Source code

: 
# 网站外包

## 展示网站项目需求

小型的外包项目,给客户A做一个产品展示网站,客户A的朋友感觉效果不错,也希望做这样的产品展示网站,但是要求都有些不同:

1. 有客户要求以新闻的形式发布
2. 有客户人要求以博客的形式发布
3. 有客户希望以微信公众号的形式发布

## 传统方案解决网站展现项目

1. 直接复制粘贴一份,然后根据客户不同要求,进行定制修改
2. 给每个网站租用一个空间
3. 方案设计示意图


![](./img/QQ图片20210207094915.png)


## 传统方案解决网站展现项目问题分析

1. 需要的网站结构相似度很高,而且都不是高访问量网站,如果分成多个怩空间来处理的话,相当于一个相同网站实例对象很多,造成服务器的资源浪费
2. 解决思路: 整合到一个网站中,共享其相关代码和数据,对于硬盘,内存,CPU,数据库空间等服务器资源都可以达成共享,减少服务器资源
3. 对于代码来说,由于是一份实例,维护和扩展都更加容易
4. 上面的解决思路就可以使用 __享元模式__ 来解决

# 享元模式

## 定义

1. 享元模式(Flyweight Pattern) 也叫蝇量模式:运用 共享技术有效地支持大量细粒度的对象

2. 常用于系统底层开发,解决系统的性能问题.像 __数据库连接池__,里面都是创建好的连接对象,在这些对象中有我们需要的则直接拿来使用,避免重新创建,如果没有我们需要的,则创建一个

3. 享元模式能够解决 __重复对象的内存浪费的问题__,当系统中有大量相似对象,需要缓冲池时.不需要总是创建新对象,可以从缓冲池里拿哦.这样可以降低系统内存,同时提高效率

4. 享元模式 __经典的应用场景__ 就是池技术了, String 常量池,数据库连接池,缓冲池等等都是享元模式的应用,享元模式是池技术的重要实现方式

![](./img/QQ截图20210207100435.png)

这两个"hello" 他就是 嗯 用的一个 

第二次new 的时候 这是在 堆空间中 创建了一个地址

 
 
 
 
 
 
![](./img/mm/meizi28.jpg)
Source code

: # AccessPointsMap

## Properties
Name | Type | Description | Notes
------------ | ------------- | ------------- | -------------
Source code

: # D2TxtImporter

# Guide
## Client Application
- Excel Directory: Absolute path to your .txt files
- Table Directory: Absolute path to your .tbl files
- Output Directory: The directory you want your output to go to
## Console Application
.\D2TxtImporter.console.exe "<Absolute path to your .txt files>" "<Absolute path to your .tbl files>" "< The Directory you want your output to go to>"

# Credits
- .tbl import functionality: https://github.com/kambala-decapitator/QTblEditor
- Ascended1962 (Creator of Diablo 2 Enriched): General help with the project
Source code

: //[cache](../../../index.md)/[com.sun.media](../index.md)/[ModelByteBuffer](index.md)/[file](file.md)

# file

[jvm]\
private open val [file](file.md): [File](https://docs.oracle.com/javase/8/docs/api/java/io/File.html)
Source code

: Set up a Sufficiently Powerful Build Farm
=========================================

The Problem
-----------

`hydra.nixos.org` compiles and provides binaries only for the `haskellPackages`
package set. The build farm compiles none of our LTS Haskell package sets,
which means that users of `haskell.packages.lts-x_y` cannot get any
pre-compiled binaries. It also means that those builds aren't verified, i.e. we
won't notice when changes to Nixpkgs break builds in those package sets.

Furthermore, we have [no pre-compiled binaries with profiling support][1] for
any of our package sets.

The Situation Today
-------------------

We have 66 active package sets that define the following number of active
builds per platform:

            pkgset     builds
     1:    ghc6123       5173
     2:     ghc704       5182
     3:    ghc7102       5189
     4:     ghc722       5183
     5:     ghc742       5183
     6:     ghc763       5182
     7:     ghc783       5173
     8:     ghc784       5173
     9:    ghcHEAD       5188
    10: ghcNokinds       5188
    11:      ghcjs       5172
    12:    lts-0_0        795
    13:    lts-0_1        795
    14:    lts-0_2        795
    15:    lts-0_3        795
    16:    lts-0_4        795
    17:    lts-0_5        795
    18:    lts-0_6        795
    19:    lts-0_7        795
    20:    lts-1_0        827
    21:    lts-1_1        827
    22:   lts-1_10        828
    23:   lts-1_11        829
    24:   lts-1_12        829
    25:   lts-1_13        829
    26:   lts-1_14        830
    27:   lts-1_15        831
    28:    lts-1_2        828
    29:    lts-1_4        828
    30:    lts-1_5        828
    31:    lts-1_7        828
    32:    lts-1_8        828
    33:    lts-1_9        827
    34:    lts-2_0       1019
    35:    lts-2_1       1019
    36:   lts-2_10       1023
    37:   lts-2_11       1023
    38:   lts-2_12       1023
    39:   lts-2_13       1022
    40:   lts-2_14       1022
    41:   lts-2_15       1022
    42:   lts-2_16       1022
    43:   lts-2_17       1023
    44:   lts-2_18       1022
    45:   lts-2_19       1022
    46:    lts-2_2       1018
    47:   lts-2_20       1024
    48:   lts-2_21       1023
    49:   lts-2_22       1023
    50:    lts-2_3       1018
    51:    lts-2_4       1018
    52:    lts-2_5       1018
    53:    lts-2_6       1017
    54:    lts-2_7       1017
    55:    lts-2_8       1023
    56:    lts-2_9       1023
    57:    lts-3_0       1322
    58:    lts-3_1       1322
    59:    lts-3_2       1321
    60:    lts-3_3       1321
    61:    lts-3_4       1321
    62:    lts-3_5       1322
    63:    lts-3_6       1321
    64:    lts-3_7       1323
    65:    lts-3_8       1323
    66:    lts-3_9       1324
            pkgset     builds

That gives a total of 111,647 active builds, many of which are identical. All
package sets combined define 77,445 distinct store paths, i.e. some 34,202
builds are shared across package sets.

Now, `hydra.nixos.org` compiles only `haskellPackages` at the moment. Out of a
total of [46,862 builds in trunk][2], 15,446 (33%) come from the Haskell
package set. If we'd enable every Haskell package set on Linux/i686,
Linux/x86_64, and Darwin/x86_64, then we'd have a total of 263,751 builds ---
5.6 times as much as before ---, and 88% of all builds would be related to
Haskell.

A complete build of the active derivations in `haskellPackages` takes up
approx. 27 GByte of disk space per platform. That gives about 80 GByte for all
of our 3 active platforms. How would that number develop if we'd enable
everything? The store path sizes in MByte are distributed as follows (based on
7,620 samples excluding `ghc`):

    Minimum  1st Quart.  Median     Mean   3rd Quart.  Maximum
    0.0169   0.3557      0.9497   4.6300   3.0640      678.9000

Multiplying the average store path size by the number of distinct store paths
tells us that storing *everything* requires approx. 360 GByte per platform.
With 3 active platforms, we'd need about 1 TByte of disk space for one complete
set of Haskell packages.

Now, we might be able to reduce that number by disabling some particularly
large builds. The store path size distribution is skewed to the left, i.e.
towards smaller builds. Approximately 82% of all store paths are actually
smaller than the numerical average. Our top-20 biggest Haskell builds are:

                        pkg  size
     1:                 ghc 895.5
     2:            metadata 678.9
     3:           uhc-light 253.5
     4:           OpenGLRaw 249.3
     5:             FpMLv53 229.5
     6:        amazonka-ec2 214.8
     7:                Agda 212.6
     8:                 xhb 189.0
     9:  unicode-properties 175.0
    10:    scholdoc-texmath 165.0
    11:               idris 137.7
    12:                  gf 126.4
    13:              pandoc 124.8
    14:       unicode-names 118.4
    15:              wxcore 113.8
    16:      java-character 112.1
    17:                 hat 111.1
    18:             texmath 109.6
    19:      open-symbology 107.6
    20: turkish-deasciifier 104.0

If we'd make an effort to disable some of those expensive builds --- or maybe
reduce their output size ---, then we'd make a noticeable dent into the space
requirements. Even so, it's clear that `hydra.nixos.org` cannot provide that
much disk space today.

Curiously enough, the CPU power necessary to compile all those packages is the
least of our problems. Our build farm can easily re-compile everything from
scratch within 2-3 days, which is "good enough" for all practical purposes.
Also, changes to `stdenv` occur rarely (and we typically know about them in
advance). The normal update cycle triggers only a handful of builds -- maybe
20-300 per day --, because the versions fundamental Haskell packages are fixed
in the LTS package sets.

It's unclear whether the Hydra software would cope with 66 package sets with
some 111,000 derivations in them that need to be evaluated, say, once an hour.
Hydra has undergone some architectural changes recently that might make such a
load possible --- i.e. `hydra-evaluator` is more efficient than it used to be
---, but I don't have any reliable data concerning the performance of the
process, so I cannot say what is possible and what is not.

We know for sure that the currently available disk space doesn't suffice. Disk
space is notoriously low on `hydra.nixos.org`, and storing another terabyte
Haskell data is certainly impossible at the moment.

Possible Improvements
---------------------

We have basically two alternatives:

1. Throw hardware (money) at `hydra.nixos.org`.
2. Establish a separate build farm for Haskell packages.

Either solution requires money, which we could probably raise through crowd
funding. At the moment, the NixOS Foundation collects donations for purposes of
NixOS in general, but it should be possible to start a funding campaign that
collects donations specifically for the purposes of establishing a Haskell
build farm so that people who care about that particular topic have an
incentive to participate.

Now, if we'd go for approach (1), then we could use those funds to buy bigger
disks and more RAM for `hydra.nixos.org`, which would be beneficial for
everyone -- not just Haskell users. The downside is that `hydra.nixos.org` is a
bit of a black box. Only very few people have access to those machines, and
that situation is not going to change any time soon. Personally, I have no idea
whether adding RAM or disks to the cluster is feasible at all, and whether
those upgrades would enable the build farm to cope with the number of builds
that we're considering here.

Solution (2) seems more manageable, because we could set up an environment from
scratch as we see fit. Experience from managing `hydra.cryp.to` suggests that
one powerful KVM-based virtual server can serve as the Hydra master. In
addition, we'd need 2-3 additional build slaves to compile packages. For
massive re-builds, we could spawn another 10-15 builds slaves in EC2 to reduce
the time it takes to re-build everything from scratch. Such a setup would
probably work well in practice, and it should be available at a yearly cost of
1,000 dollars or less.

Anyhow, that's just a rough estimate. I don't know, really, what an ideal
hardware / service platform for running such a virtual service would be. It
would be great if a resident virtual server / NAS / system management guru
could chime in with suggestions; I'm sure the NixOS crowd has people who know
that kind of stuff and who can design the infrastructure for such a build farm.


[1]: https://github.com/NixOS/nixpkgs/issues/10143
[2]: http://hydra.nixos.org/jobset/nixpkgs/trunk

Your goal –
What you return should be exactly the lines above, starting at the one with "load possible --- i.e." and ending at the one with "1,000 dollars or less.", and nothing else.

Response box –
load possible --- i.e. `hydra-evaluator` is more efficient than it used to be
---, but I don't have any reliable data concerning the performance of the
process, so I cannot say what is possible and what is not.

We know for sure that the currently available disk space doesn't suffice. Disk
space is notoriously low on `hydra.nixos.org`, and storing another terabyte
Haskell data is certainly impossible at the moment.

Possible Improvements
---------------------

We have basically two alternatives:

1. Throw hardware (money) at `hydra.nixos.org`.
2. Establish a separate build farm for Haskell packages.

Either solution requires money, which we could probably raise through crowd
funding. At the moment, the NixOS Foundation collects donations for purposes of
NixOS in general, but it should be possible to start a funding campaign that
collects donations specifically for the purposes of establishing a Haskell
build farm so that people who care about that particular topic have an
incentive to participate.

Now, if we'd go for approach (1), then we could use those funds to buy bigger
disks and more RAM for `hydra.nixos.org`, which would be beneficial for
everyone -- not just Haskell users. The downside is that `hydra.nixos.org` is a
bit of a black box. Only very few people have access to those machines, and
that situation is not going to change any time soon. Personally, I have no idea
whether adding RAM or disks to the cluster is feasible at all, and whether
those upgrades would enable the build farm to cope with the number of builds
that we're considering here.

Solution (2) seems more manageable, because we could set up an environment from
scratch as we see fit. Experience from managing `hydra.cryp.to` suggests that
one powerful KVM-based virtual server can serve as the Hydra master. In
addition, we'd need 2-3 additional build slaves to compile packages. For
massive re-builds, we could spawn another 10-15 builds slaves in EC2 to reduce
the time it takes to re-build everything from scratch. Such a setup would
probably work well in practice, and it should be available at a yearly cost of
1,000 dollars or less.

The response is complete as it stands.